To determine whether differential TF binding might influence NCRE activity, we assessed the top-10 TF binding motifs in each NCRE activity category. Lower activity categories were mainly enriched for motifs of various SOX family TFs important for neural development, and motifs of the RFX family, involved in the regulation of differentiation of various cell types²⁸, while the top-10% most active NCRE category was characterized by p53 family motifs (p53 and p73), that play a crucial role in regulating the development of the central nervous system^29,30 and the YY1 motif (Fig. 1j). Also enriched in the top-10% most active NCREs was the Fli1 motif, belonging to the ETS family that regulates a wide variety of processes³¹.
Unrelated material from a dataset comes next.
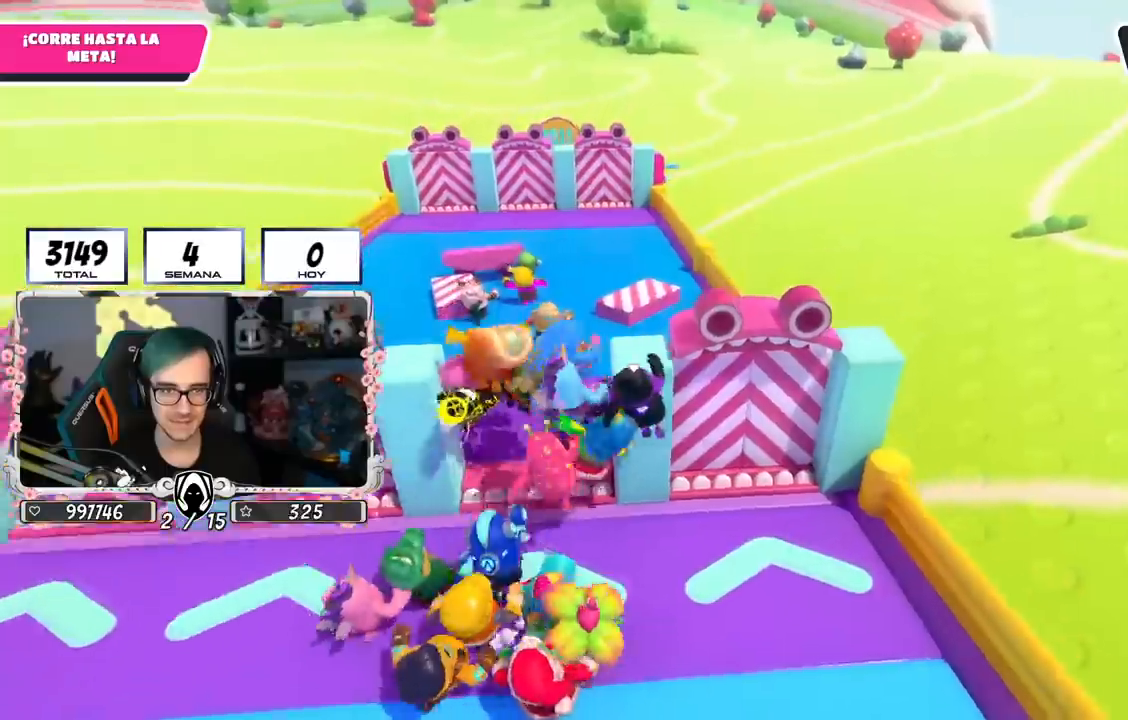
Gameplay with a controller (PlayStation layout); each line is a JSON object with the inputs held at the frame after it. "events" lists button and stick changes between this image and that frame as [ms after this image, input, new state], when the widget could be followed in between.
{"buttons": [], "left_stick": "down-left", "right_stick": "center", "events": [[184, "left_stick", "up-left"], [250, "right_stick", "left"], [334, "left_stick", "left"], [334, "right_stick", "center"], [434, "left_stick", "down-left"]]}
Finally, we assessed the presence of transposable elements (TEs) at the identified NCREs. TEs are present throughout the human genome and are enriched in TF binding sites³². Moreover, in our previous work⁹, we showed that some classes of TEs are enriched in active NCREs in ESCs, including satellite repeats and some LTR family elements³³. The most enriched TEs in the top-10% most active NCREs in NSCs belong to the primate-specific subfamilies of MER61 and LTR10, both members of the ERV1 type of long terminal repeats (LTRs) (Extended Data Fig. 2h). These TEs have previously been associated with p53 binding sites^34,35, in line with our observation that p53 binding sites are enriched in highly active NCREs (Fig. 1j). On the other hand, TEs enriched in the classes with low NCRE activity are mostly simple repeats (Extended Data Fig. 2h). Importantly, we did not observe any overlap between the 10 most enriched TEs in NSCs and the 10 most enriched TEs we identified previously in ESC ChIP-STARR-seq⁹, suggesting that the NSC NCRE landscape is shaped mainly by different TEs. However, our top hits in NSCs, MER61C and MER61E, were included in the top-20 most enriched TEs in active NCREs in ESCs.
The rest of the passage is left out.